=== Extract provided ===

******

Notice that in this instance you have much less data for that specific point
(5 years worth of data to be exact).

In [None]:
# Plot the data just like you did above
f, ax = plt.subplots(figsize=(12, 6))
temp_2000_2005.plot.line(hue='lat',
                         marker="o",
                         ax=ax,
                         color="grey",
                         markerfacecolor="purple",
                         markeredgecolor="purple")
ax.set(title="A 5 Year Time Series of Temperature Data For A Single Location")
plt.show()

## Convert Subsetted to a DataFrame & Export to a .csv File

Similar to what you did above, you can also convert your data to a DataFrame. Once your data are in a 
DataFrame format, you can quickly export a `.csv` file.

In [None]:
# Convert to dataframe -- then this can be exported to a csv if you want that
temp_2000_2005_df = temp_2000_2005.to_dataframe()
# View just the first 5 rows of the data
temp_2000_2005_df.head()

In [None]:
# Create filename from subset info
file_name = "monthly-temp-" + start_date + "-" + end_date + ".csv"
file_name

In [None]:
# Export to a csv file to share with your friends!
temp_2000_2005_df.to_csv(file_name)

## Slice The Data Across a Spatial Extent For A Specific Time Period

In the above example you sliced out a subset of the data for a specific
point location over time. Below you select 
data for the entire CONUS (Continental United States) study area and analyze it 
as a spatial raster object.

Once again you use `.sel()` combined with `slice()` subset the data. 

Notice below that if you don't specify the lat and lon extent, 
it will by default return all of the pixels available in the data for the 
specified time period.

Notice that you are plotting the entire spatial extent of the data which is 
in this case called CONUS (**CON**tinental **U**nited **S**tates)

In [None]:
start_date = "1950-01-15"
end_date = "1950-02-15"

two_months_conus = max_temp_xr["air_temperature"].sel(
    time=slice(start_date, end_date))
# Notice that time has a value of **2** below representing two time steps or months worth of data
two_months_conus

In [None]:
two_months_conus.shape

The default return when you plot an xarray object with multipple years worth of 
data across a spatial extent is a histogram.

In [None]:
two_months_conus.shape

When you call `.plot()` on the data, the default plot is a 
histogram representing the range of raster pixel values in your data 
for all time periods (2 months in this case). 

In [None]:
# Directly plot just a single day using time in "years"
two_months_conus.plot()
plt.show()

## Spatial Raster Plots of MACA v2 Climate Data
If you want to plot the data spatially as a raster, you can use 
`.plot()` but specify the lon and lat values as the x and y dimensions 
to plot. You can add the following parameters to your `.plot()` call to 
make sure each time step in your data plots spatially:

`col_wrap=2`: adjust how how many columns the each subplot is spread across
`col=`: what dimension is being plotted in each subplot.

In this case, you want a single raster for each month (time step) in the 
data so you specify `col='time'`. `col_wrap=1` forces the plots to 
stack on top of each other in your `matplotlib` figure. 

In [None]:
# Quickly plot the data using xarray.plot()
two_months_conus.plot(x="lon",
                      y="lat",
                      col="time",
                      col_wrap=1)

******

Entries from a dataset:
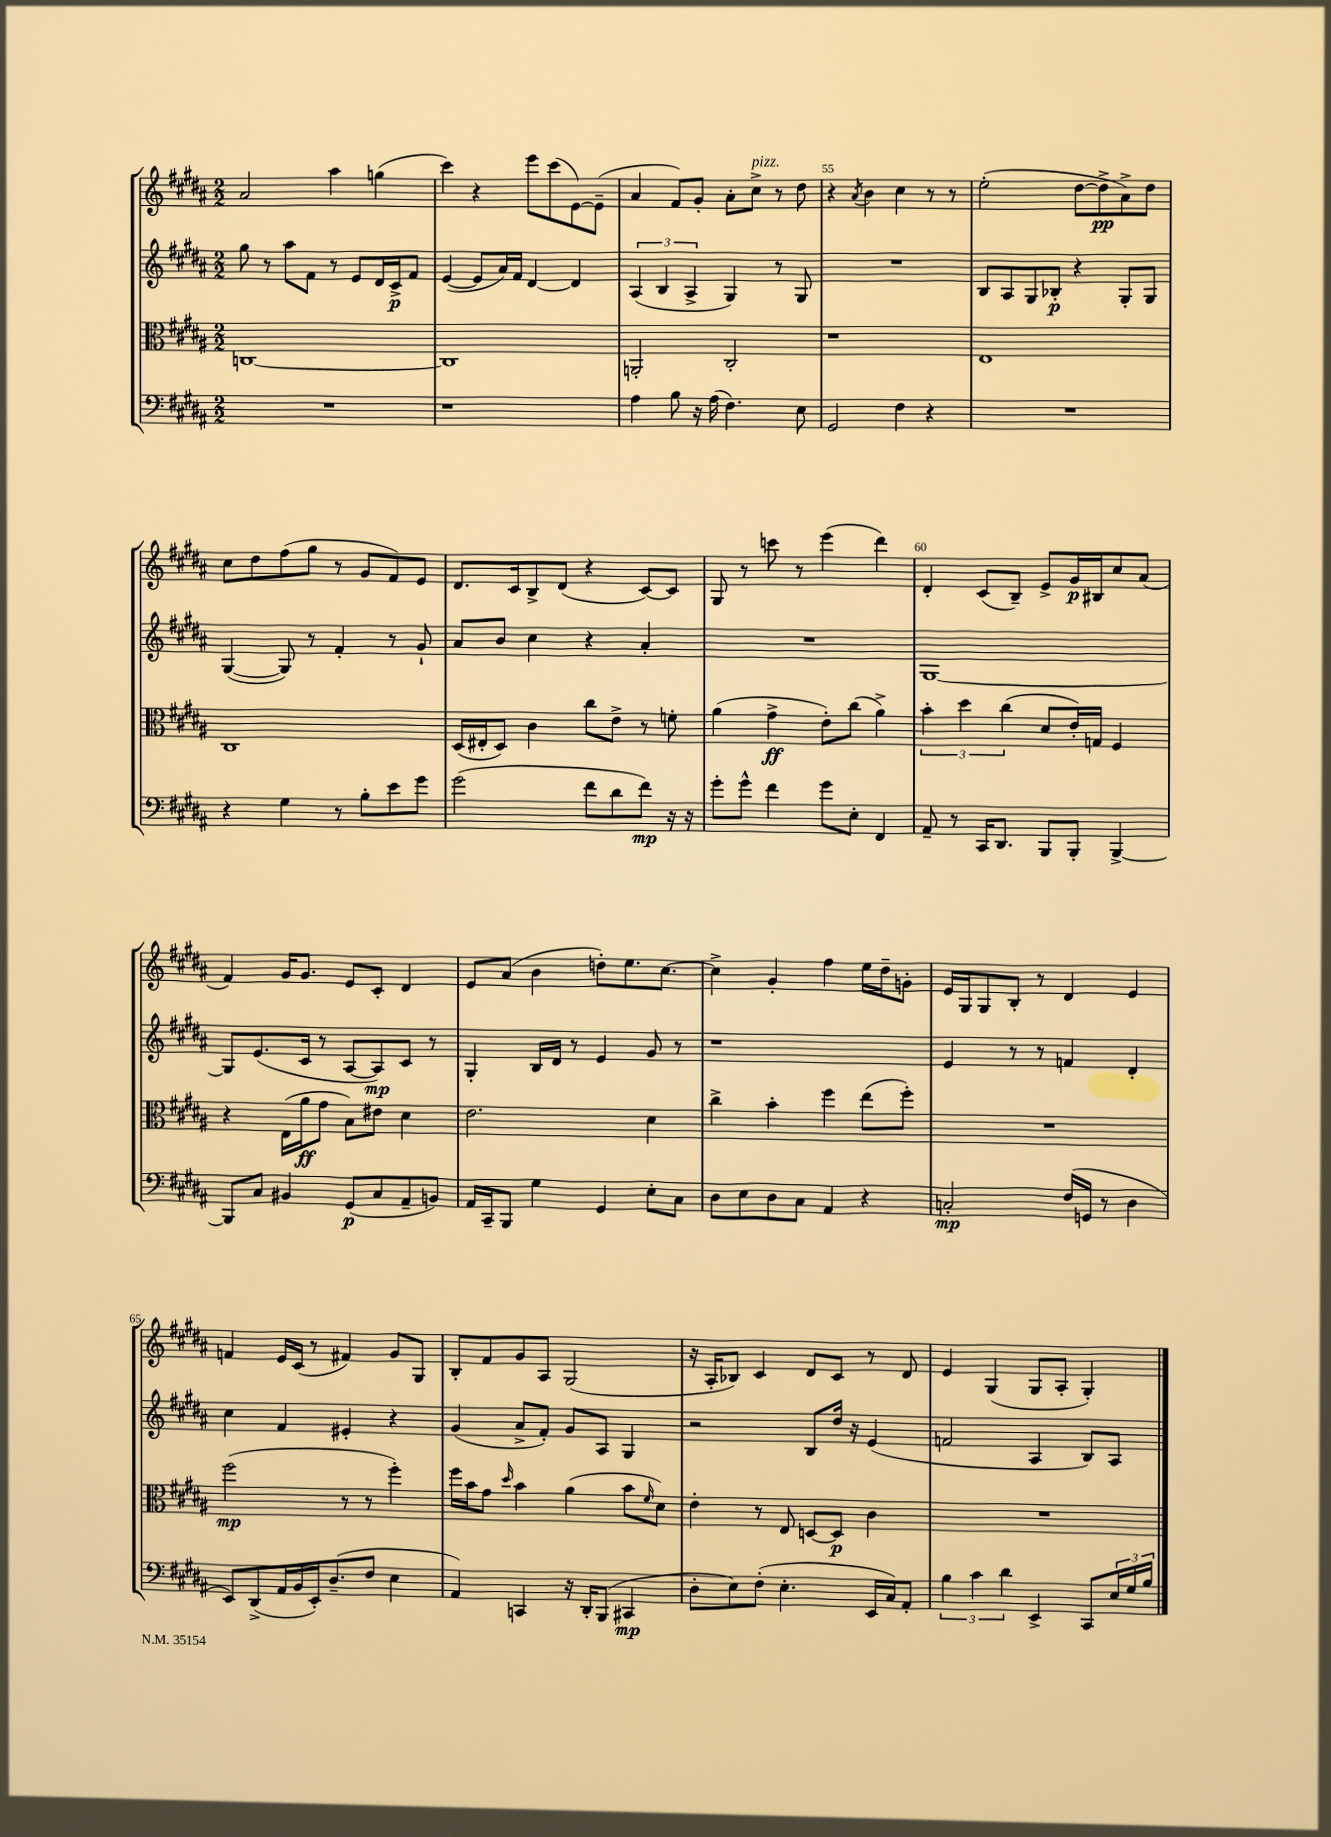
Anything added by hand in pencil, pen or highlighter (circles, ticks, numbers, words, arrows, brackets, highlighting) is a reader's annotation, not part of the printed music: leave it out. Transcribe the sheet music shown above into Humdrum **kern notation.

**kern	**dynam	**kern	**dynam	**kern	**dynam	**kern	**dynam
*part4	*part4	*part3	*part3	*part2	*part2	*part1	*part1
*staff4	*staff4	*staff3	*staff3	*staff2	*staff2	*staff1	*staff1
*clefF4	*	*clefC3	*	*clefG2	*	*clefG2	*
*k[f#c#g#d#a#]	*	*k[f#c#g#d#a#]	*	*k[f#c#g#d#a#]	*	*k[f#c#g#d#a#]	*
*M2/2	*	*M2/2	*	*M2/2	*	*M2/2	*
=52	=52	=52	=52	=52	=52	=52	=52
1r	.	[1Cn	.	8gg#\	.	2a#/	.
.	.	.	.	8r	.	.	.
.	.	.	.	8aa#\L	.	.	.
.	.	.	.	8f#\J	.	.	.
.	.	.	.	8r	.	4aa#\	.
.	.	.	.	8e/L	.	.	.
.	.	.	.	16d#/L	.	(4ggn\	.
.	.	.	.	16c#^/J	p	.	.
.	.	.	.	8f#/J	.	.	.
=53	=53	=53	=53	=53	=53	=53	=53
1r	.	1C]	.	([4e/	.	4ccc#\)	.
.	.	.	.	8e/L]	.	4r	.
.	.	.	.	16a#/L)	.	.	.
.	.	.	.	16f#/JJ	.	.	.
.	.	.	.	[4d#/	.	8eee\L	.
.	.	.	.	.	.	(8ccc#\	.
.	.	.	.	4d#/]	.	[8e\)	.
.	.	.	.	.	.	(8e~\J]	.
=54	=54	=54	=54	=54	=54	=54	=54
4A#\	.	2AAn'/	.	(6A#/	.	4a#/	.
.	.	.	.	6B/	.	.	.
8B\	.	.	.	.	.	8f#/L)	.
.	.	.	.	6A#^/	.	.	.
16r	.	.	.	.	.	8g#'/J	.
(16A#\	.	.	.	.	.	.	.
4.F#\)	.	2C#'/	.	4G#/)	.	8a#'\L	.
!	!	!	!	!	!	!LO:TX:a:i:t=pizz.	!
.	.	.	.	.	.	8cc#^\J	.
.	.	.	.	8r	.	8r	.
8E\	.	.	.	8G#/	.	8dd#\	.
=55	=55	=55	=55	=55	=55	=55	=55
2GG#/	.	1r	.	1r	.	4r	.
.	.	.	.	.	.	8qa#/	.
.	.	.	.	.	.	4b\	.
4F#\	.	.	.	.	.	4cc#\	.
4r	.	.	.	.	.	8r	.
.	.	.	.	.	.	8r	.
=56	=56	=56	=56	=56	=56	=56	=56
1r	.	1E	.	8B/L	.	(2ee'\	.
.	.	.	.	8A#/	.	.	.
.	.	.	.	8G#/	.	.	.
.	.	.	.	8B-X'/J	p	.	.
.	.	.	.	4r	.	[8dd#\L	.
.	.	.	.	.	.	8dd#^\]	pp
.	.	.	.	8G#'/L	.	8a#^\)	.
.	.	.	.	8G#/J	.	8dd#\J	.
!!LO:LB:g=z
=57	=57	=57	=57	=57	=57	=57	=57
4r	.	1C#	.	([4G#/	.	8cc#\L	.
.	.	.	.	.	.	8dd#\	.
4G#\	.	.	.	8G#/])	.	(8ff#\	.
.	.	.	.	8r	.	8gg#\J	.
8r	.	.	.	4f#'/	.	8r	.
8B'\L	.	.	.	.	.	8g#/L	.
8e\	.	.	.	8r	.	8f#/)	.
8g#\J	.	.	.	8g#`/	.	8e/J	.
=58	=58	=58	=58	=58	=58	=58	=58
(2g#\	.	(16D#/LL	.	8a#/L	.	8.d#/L	.
.	.	16E#X'/J	.	.	.	.	.
.	.	8D#/J)	.	8b/J	.	.	.
.	.	.	.	.	.	16c#/k	.
.	.	4c#\	.	4cc#\	.	8B^/	.
.	.	.	.	.	.	(8d#/J	.
8f#\L	.	8cc#\L	.	4r	.	4r	.
8d#\	.	8e^\J	.	.	.	.	.
8f#\J)	mp	8r	.	4a#'/	.	[8c#/L)	.
16r	.	8fn'\	.	.	.	8c#/J]	.
16r	.	.	.	.	.	.	.
=59	=59	=59	=59	=59	=59	=59	=59
8g#'\L	.	(4a#\	.	1r	.	8G#/	.
8g#^^\J	.	.	.	.	.	8r	.
4f#\	.	4g#^\	ff	.	.	8cccn\	.
.	.	.	.	.	.	8r	.
8g#\L	.	8e'\L)	.	.	.	(4eee\	.
8E'\J	.	(8cc#\J	.	.	.	.	.
4FF#/	.	4a#^\)	.	.	.	4ddd#\)	.
=60	=60	=60	=60	=60	=60	=60	=60
8AA#~/	.	6b'\	.	[1G#	.	4d#'/	.
8r	.	.	.	.	.	.	.
.	.	6dd#\	.	.	.	.	.
16CC#/KL	.	.	.	.	.	(8c#/L	.
8.DD#/J	.	.	.	.	.	.	.
.	.	(6cc#\	.	.	.	.	.
.	.	.	.	.	.	8B~/J)	.
8BBB/L	.	8d#/L	.	.	.	8e^/L	.
8BBB'/J	.	16e'/L)	.	.	.	16g#/L	p
.	.	16Gn/JJ	.	.	.	16B#X/J	.
[4BBB^/	.	4F#/	.	.	.	8cc#/	.
.	.	.	.	.	.	(8a#/J	.
!!LO:LB:g=z
=61	=61	=61	=61	=61	=61	=61	=61
8BBB/L]	.	4r	.	8G#/L]	.	4f#/)	.
8C#/J	.	.	.	(8.e/	.	.	.
4BB#X/	.	(16E\LL	.	.	.	16g#/KL	.
.	.	16a#\J	ff	16c#/Jk	.	8.g#/J	.
.	.	8g#\J	.	8r	.	.	.
(8GG#/L	p	8B\L)	.	[8A#/L	.	8e/L	.
8C#/	.	8e#X\J	.	8A#/])	mp	8c#'/J	.
8AA#~/	.	4d#\	.	8c#/J	.	4d#/	.
8BBn/J)	.	.	.	8r	.	.	.
=62	=62	=62	=62	=62	=62	=62	=62
16AA#/LL	.	2.e\	.	4G#'/	.	8e/L	.
16CC#~/J	.	.	.	.	.	.	.
8BBB/J	.	.	.	.	.	(8a#/J	.
4G#\	.	.	.	16B/LL	.	4b\	.
.	.	.	.	16d#/JJ	.	.	.
.	.	.	.	8r	.	.	.
4GG#/	.	.	.	4e/	.	8ddn'\L)	.
.	.	.	.	.	.	8.ee\	.
8E'\L	.	4d#\	.	8g#/	.	.	.
.	.	.	.	.	.	[8.cc#\J	.
8C#\J	.	.	.	8r	.	.	.
=63	=63	=63	=63	=63	=63	=63	=63
8D#\L	.	4cc#^\	.	1r	.	4cc#^\]	.
8E\	.	.	.	.	.	.	.
8D#\	.	4b'\	.	.	.	4g#'/	.
8C#\J	.	.	.	.	.	.	.
4AA#/	.	4ff#\	.	.	.	4ff#\	.
4r	.	(8ee\L	.	.	.	16ee\LL	.
.	.	.	.	.	.	16dd#~\J	.
.	.	8ff#'\J)	.	.	.	8gn'\J	.
=64	=64	=64	=64	=64	=64	=64	=64
2Cn'/	mp	1r	.	4e/	.	16e/LL	.
.	.	.	.	.	.	16G#/J	.
.	.	.	.	.	.	8G#/	.
.	.	.	.	8r	.	8B'/J	.
.	.	.	.	8r	.	8r	.
(16F#/LL	.	.	.	4fn/	.	4d#/	.
16GGn/JJ	.	.	.	.	.	.	.
8r	.	.	.	.	.	.	.
4D#\	.	.	.	4d#'/	.	4e/	.
!!LO:LB:g=z
=65	=65	=65	=65	=65	=65	=65	=65
8EE/L)	.	(2ff#\	mp	4cc#\	.	4fn/	.
(8DD#^/	.	.	.	.	.	.	.
16AA#/L	.	.	.	4f#/	.	16e/LL	.
16BB/	.	.	.	.	.	(16c#/JJ	.
16EE'/J)	.	.	.	.	.	8r	.
(8.D#~/	.	.	.	.	.	.	.
.	.	8r	.	4e#X'/	.	4f#X/)	.
8F#/J	.	8r	.	.	.	.	.
4E\	.	4ff#'\)	.	4r	.	8g#/L	.
.	.	.	.	.	.	8G#/J	.
=66	=66	=66	=66	=66	=66	=66	=66
4AA#/)	.	16ff#\LL	.	(4g#/	.	8B'/L	.
.	.	16b\J	.	.	.	.	.
.	.	8g#\J	.	.	.	8f#/	.
.	.	16qqdd#/	.	.	.	.	.
4CCn/	.	4b\	.	8a#^/L	.	8g#/	.
.	.	.	.	8f#'/J)	.	8A#/J	.
16r	.	(4a#\	.	8g#/L	.	(2G#/	.
16DD#'/KL	.	.	.	.	.	.	.
(8BBB/J	.	.	.	8A#/J	.	.	.
4CC#X/	mp	8b\L	.	4G#/	.	.	.
.	.	16qqf#/	.	.	.	.	.
.	.	8d#\J)	.	.	.	.	.
=67	=67	=67	=67	=67	=67	=67	=67
8D#'\L	.	4e'\	.	2r	.	16r	.
.	.	.	.	.	.	16A#'/KL	.
8E\)	.	.	.	.	.	8B-X/J)	.
(8F#'\J	.	8r	.	.	.	4c#/	.
4.E'\	.	8E/	.	.	.	.	.
.	.	[8Dn/L	.	8B/L	.	8d#/L	.
.	.	8D/J]	p	16dd#/Jk	.	8c#/J	.
.	.	.	.	16r	.	.	.
16EE/LL	.	4c#\	.	(4e/	.	8r	.
16C#/J)	.	.	.	.	.	.	.
8AA#'/J	.	.	.	.	.	8d#/	.
=68	=68	=68	=68	=68	=68	=68	=68
6B\	.	1r	.	2fn/	.	4e/	.
6c#\	.	.	.	.	.	.	.
.	.	.	.	.	.	(4G#/	.
6d#\	.	.	.	.	.	.	.
4EE^/	.	.	.	4A#/	.	8G#/L	.
.	.	.	.	.	.	8A#'/J	.
8CC#/L	.	.	.	8B/L)	.	4G#'/)	.
24E/L	.	.	.	8A#/J	.	.	.
24G#/	.	.	.	.	.	.	.
24B/JJ	.	.	.	.	.	.	.
==	==	==	==	==	==	==	==
*-	*-	*-	*-	*-	*-	*-	*-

******

=== Required tasks ===
1. For each statement, answer yes or no according to the xarray excerpt, and quote the words that decide it. (a) The name of the exported file is built from the start and end dates. (b) If no lat and lon extent is given, the selection returns only one pixel. (c) Setting `col_wrap=1` places the plots side by side.
2. Show every line of the entries that contains the string "kern", matching case exactly.
The xarray excerpt and the entries have nothing to do with each other.

=== Answers to the problems ===
1.
(a) Yes: "file_name = "monthly-temp-" + start_date + "-" + end_date + ".csv""
(b) No: "it will by default return all of the pixels available in the data for the specified time period"
(c) No: "`col_wrap=1` forces the plots to stack on top of each other in your `matplotlib` figure"

2.
Anything added by hand in pencil, pen or highlighter (circles, ticks, numbers, words, arrows, brackets, highlighting) is a reader's annotation, not part of the printed music: leave it out. Transcribe the sheet music shown above into Humdrum **kern notation.
**kern	**dynam	**kern	**dynam	**kern	**dynam	**kern	**dynam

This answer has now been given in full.